From: Sean Christopherson <seanjc@google.com>
To: Anton Romanov <romanton@google.com>
Cc: kvm@vger.kernel.org, pbonzini@redhat.com, vkuznets@redhat.com,
mlevitsk@redhat.com
Subject: Re: [PATCH v3] KVM: x86: Use current rather than snapshotted TSC frequency if it is constant
Date: Wed, 11 May 2022 00:37:12 +0000 [thread overview]
Message-ID: <YnsFOCzvotRBEJqR@google.com> (raw)
In-Reply-To: <20220421172352.188745-1-romanton@google.com>
On Thu, Apr 21, 2022, Anton Romanov wrote:
> diff --git a/arch/x86/kvm/x86.c b/arch/x86/kvm/x86.c
> index 547ba00ef64f..f6f6ddaa2f6a 100644
> --- a/arch/x86/kvm/x86.c
> +++ b/arch/x86/kvm/x86.c
> @@ -2907,6 +2907,19 @@ static void kvm_update_masterclock(struct kvm *kvm)
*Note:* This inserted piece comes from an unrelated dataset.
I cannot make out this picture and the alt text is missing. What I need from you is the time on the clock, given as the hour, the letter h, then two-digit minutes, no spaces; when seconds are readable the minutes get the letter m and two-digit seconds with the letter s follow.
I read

> kvm_end_pvclock_update(kvm);
> }
>
> +/*
> + * If kvm is built into kernel it is possible that tsc_khz saved into
> + * per-cpu cpu_tsc_khz was yet unrefined value. If CPU provides CONSTANT_TSC it
> + * doesn't make sense to snapshot it anyway so just return tsc_khz
I wouldn't mention KVM being built into the kernel. It is relevant to reproducing
the original bug, but KVM being built as a module doesn't 100% guarantee the race
can't be triggered.
Similarly, I wouldn't mention snapshotting, at least not without explaining _why_
it doesn't makes sense. Even if KVM were to get a notification when TSC calibration
completes, the correct behavior would be to prevent VM creation until calibration
completes. I.e. regardless of races, snapshotting when TSC is constant is never
the right thing to do, so IMO bringing it up in a comment only adds confusion.
Something like...
/*
* Use the kernel's tsc_khz directly if the TSC is constant, otherwise use KVM's
* per-CPU value (which may be zero if a CPU is going offline). Note, tsc_khz
* can change during boot even if the TSC is constant, as it's possible for KVM
* to be loaded before TSC calibration completes. Ideally, KVM would get a
* notification when calibration completes, but practically speaking calibration
* will complete before userspace is alive enough to create VMs.
*/
> + */
> +static unsigned long get_cpu_tsc_khz(void)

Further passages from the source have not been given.